» **Excerpted passage**
◆ ◆ ◆ ◆

# I made a huge mistake with marriage...



## Zebra M-301 (Oct 25, 2012)

So, here I am. I married the woman who constantly cheated on me, I can't prove physical, but I have found the texts and facebook messages setting up times and dates. Found out we were pregnant in March (planned), got married in April (planned), I prepared to deploy to Afghanistan. She told me that she cheated on me on Valetine's Day...with her EX fiance, who she had been texting on and off because he needed "advise for his girlfriend". Anyway. My wife's children hate me, they think I am the reason that my wife is not with their Father's, she has 2 children from 2 different men. Now, I dont know if the child she gave birth to is mine or not, she agreed to do a paternity test but swears that there is no chance it is his because none if his "baby batter" (as she described it in talking to one of her girlfriend's later) touched her. She also said that I am an incredibly easy guy to get over on because I know she cheated, probably more than once, I married her, and I'm staying after not knowing if the baby is mine or not. Her son, who is 8, has tried to get me arrested on 2 different occasions and she chalks it up to her son just exploring his childhood. Well, thats great, but now I might have a child abuse claim on my background check....which is not good when you need to keep a Top Secret clearance for your job. I want to get divorced, which I will probably do once I can find out if the baby is mine...regardless of who is the Father. Putting someone through that is not right and I dont want to be with someone who will do that to someone they are willing to be with the rest of their life. And the whole time she kept telling me that she did all of this texting stuff for attention because I dont give her enough. I cook for her, clean the house, run her bubble baths, make shure her laundry and her childrens laundry is done, folded and put away neatly. Sounds like she wanted her cake and wanted to eat it too. Dont want a reply, just venting because she just got mad at me because I wont take her daughter to her baby daddy house for the weekend. I told her I didnt have anything to do with making the child, so I will be damned if I am going to get in the middle of a parental dispute between her and baby daddy.


----------



## that_girl (Jul 6, 2011)

Divorce her. Get a paternity test and don't marry into that again.


----------

◆ ◆ ◆ ◆

» **Records**

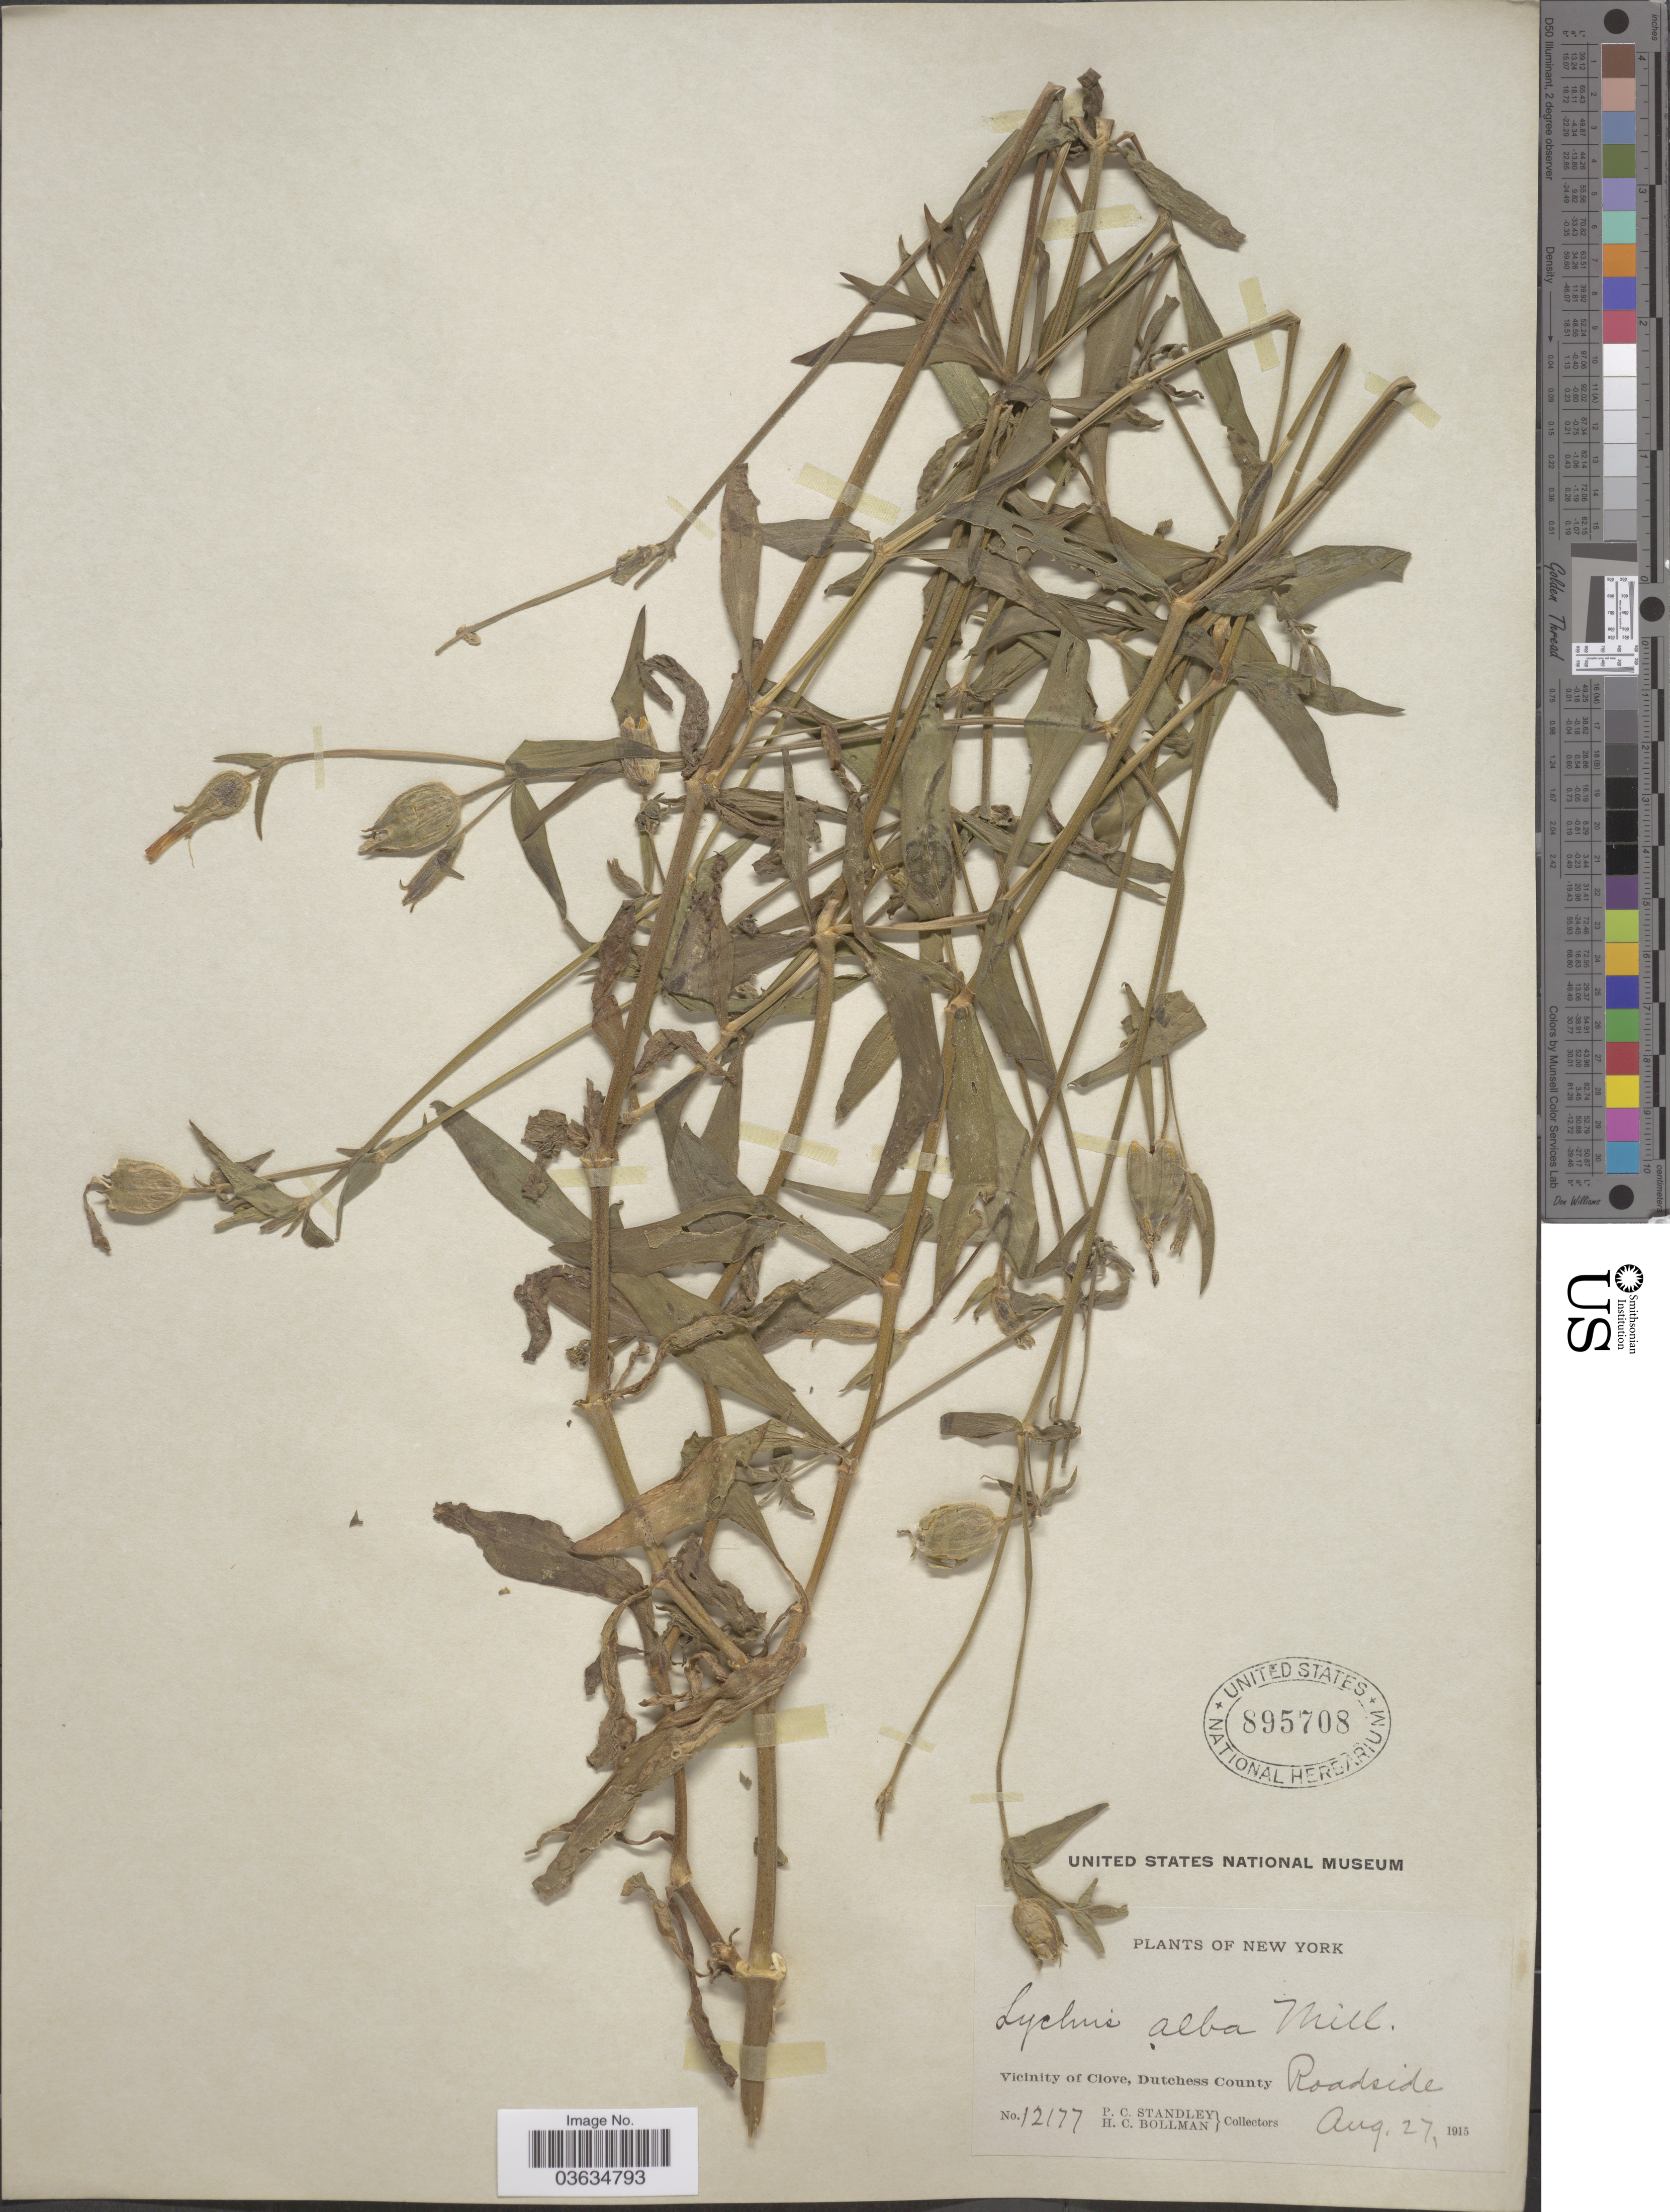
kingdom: Plantae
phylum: Tracheophyta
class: Magnoliopsida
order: Caryophyllales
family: Caryophyllaceae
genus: Silene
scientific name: Silene latifolia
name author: Poir.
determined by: Strong, Mark T., (BOT), Smithsonian Institution - National Museum of Natural History (UNITED STATES)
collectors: P. C. Standley & H. C. Bollman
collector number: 12177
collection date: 1915-08-27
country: United States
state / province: New York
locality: Vicinity of Clove, Dutchess County.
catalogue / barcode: US 895708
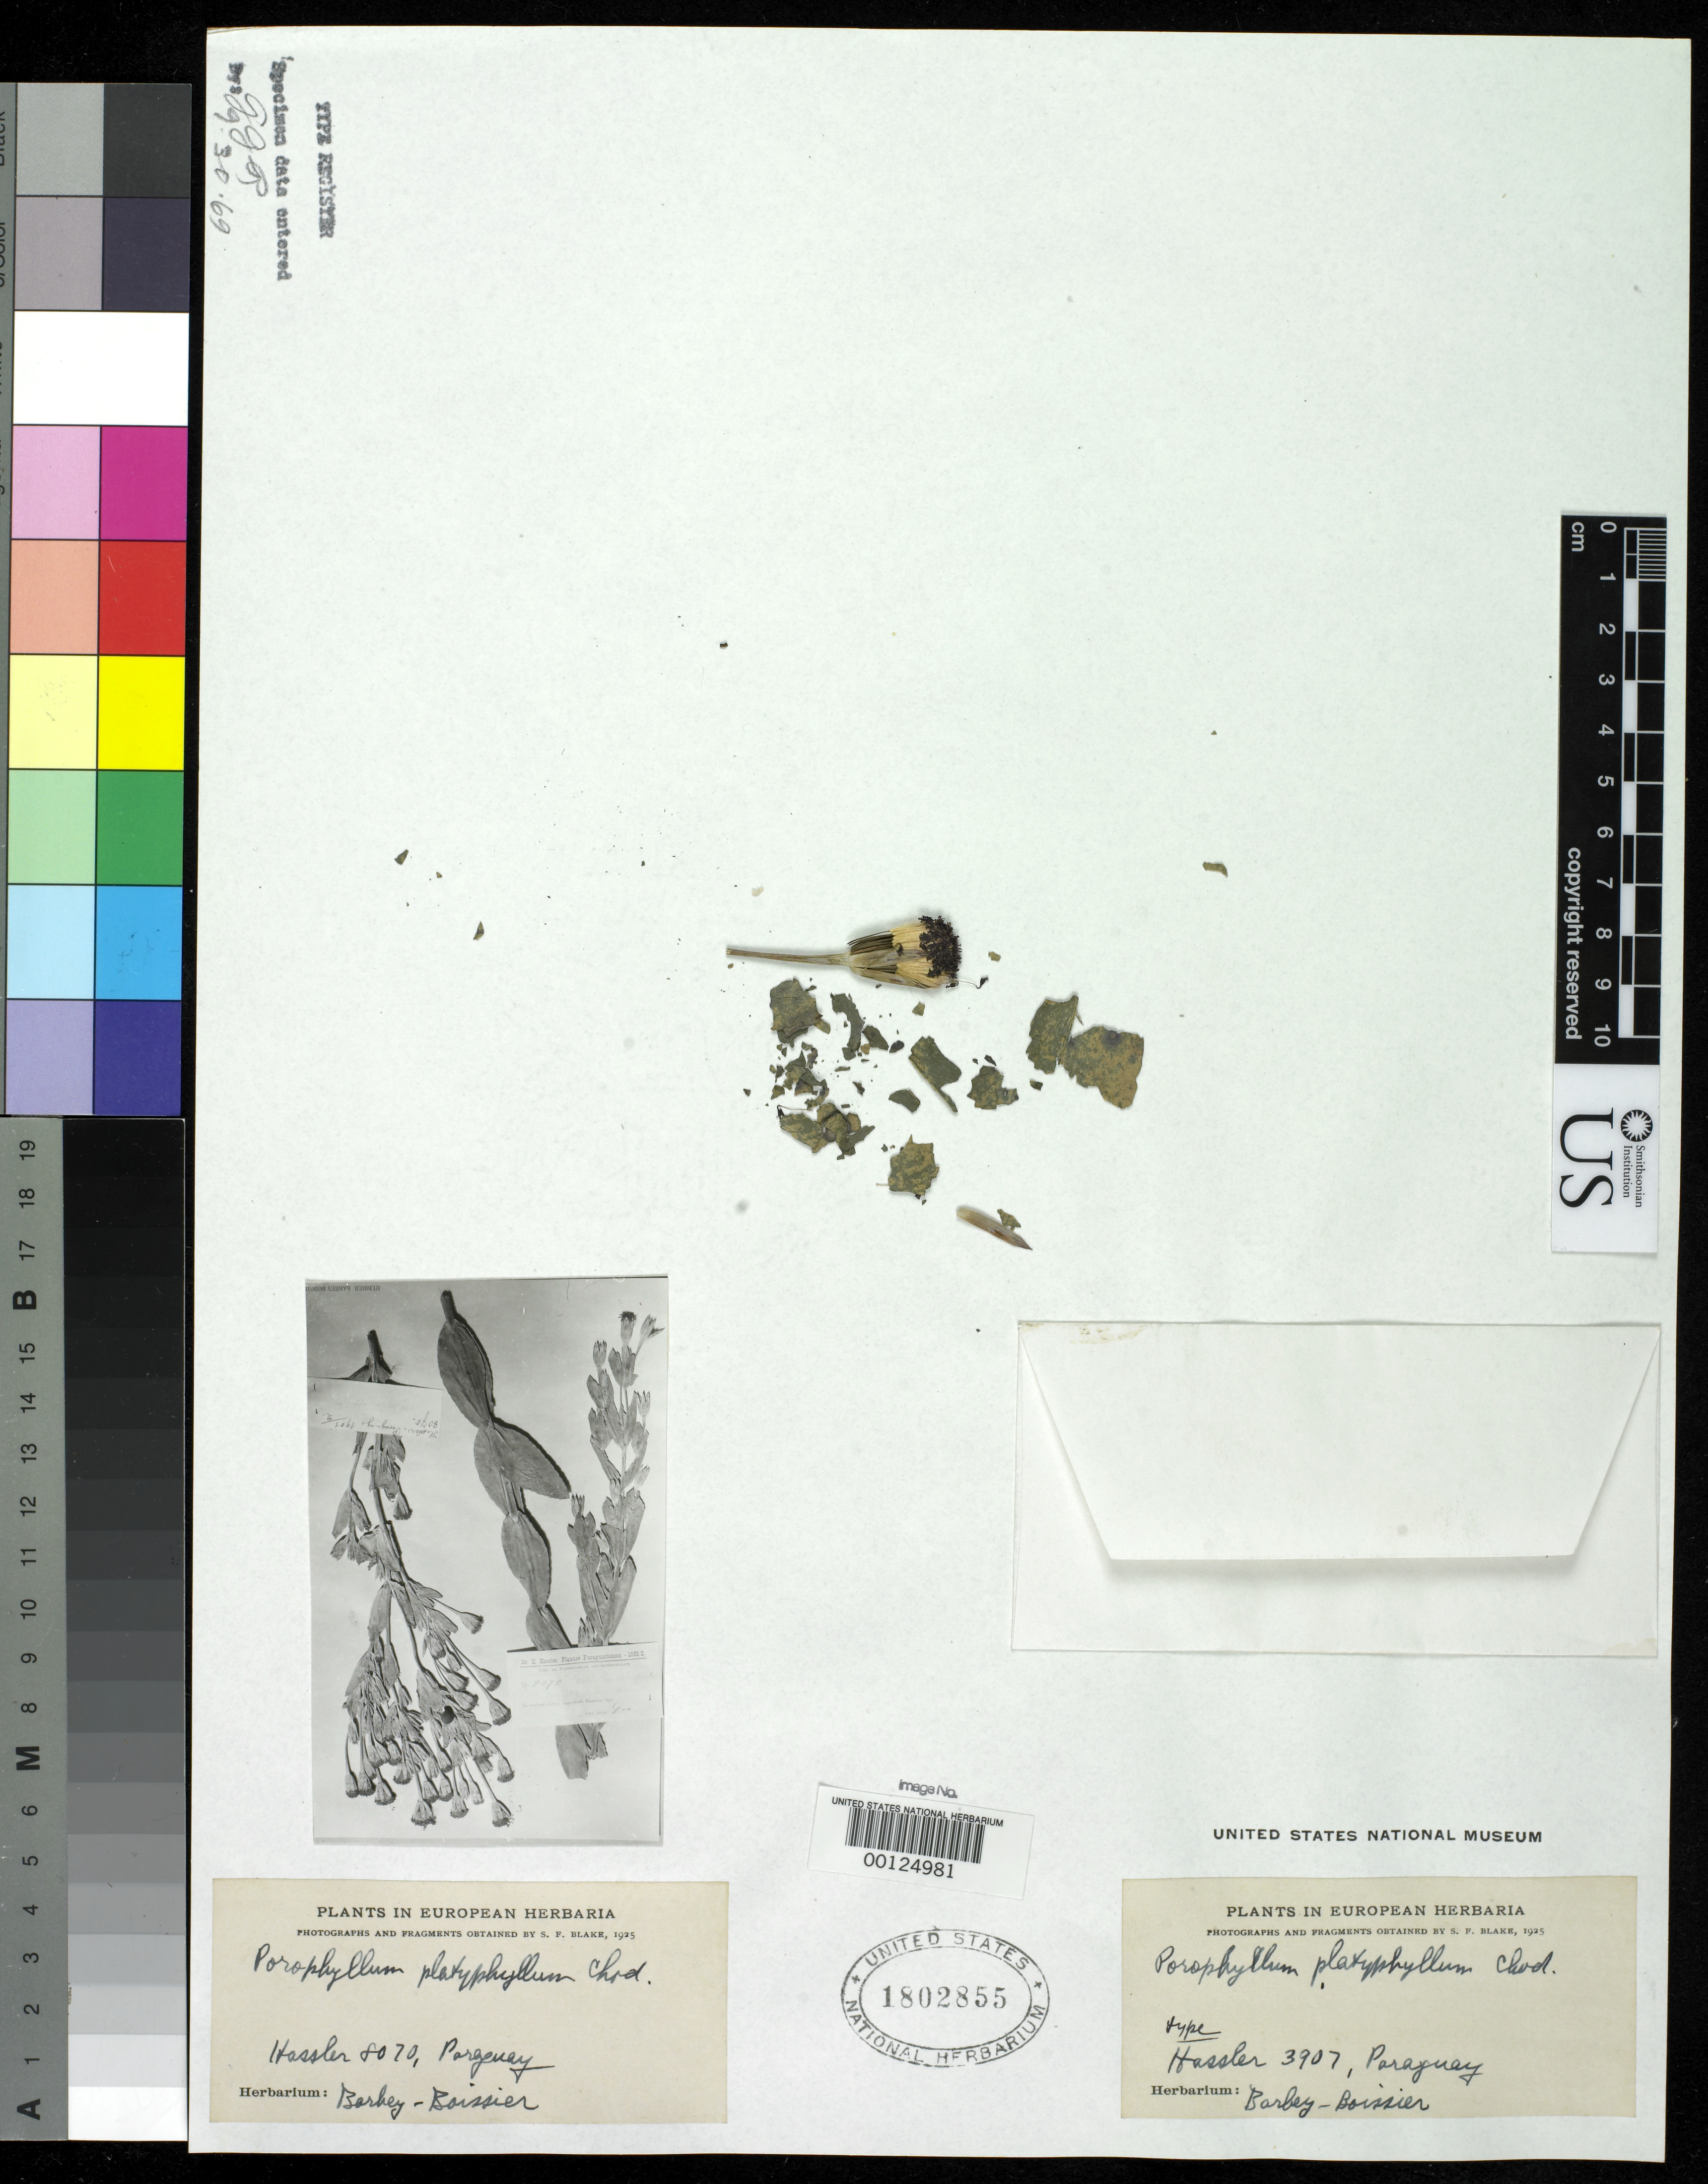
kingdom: Plantae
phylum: Tracheophyta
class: Magnoliopsida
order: Asterales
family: Asteraceae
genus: Porophyllum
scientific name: Porophyllum platyphyllum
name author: Chodat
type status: Isotype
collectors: E. Hassler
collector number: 3907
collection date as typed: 1901 to -- --- 1902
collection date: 1901/1902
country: Paraguay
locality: Cordillera de Altos.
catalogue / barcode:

◆ ◆ ◆ ◆

» **What to work on**
[a] In the forum thread about the marriage, list every household chore the first poster says he does for his wife.
[b] Arrange the part of the listing that opens with the line containing "genus: Silene" and closes with the line containing "genus: Porophyllum" as a Markdown table with the columns Row and Line. Number each row, skip blank lines, and leave out the pictures.
The forum thread and the listing have no connection to each other.

» **Solved problems**
[a]
- Cooking for her
- Cleaning the house
- Running her bubble baths
- Making sure her laundry and her children's laundry is done, folded, and put away neatly

[b]
| Row | Line |
|---|---|
| 1 | genus: Silene |
| 2 | scientific name: Silene latifolia |
| 3 | name author: Poir. |
| 4 | determined by: Strong, Mark T., (BOT), Smithsonian Institution - National Museum of Natural History (UNITED STATES) |
| 5 | collectors: P. C. Standley & H. C. Bollman |
| 6 | collector number: 12177 |
| 7 | collection date: 1915-08-27 |
| 8 | country: United States |
| 9 | state / province: New York |
| 10 | locality: Vicinity of Clove, Dutchess County. |
| 11 | catalogue / barcode: US 895708 |
| 12 | kingdom: Plantae |
| 13 | phylum: Tracheophyta |
| 14 | class: Magnoliopsida |
| 15 | order: Asterales |
| 16 | family: Asteraceae |
| 17 | genus: Porophyllum |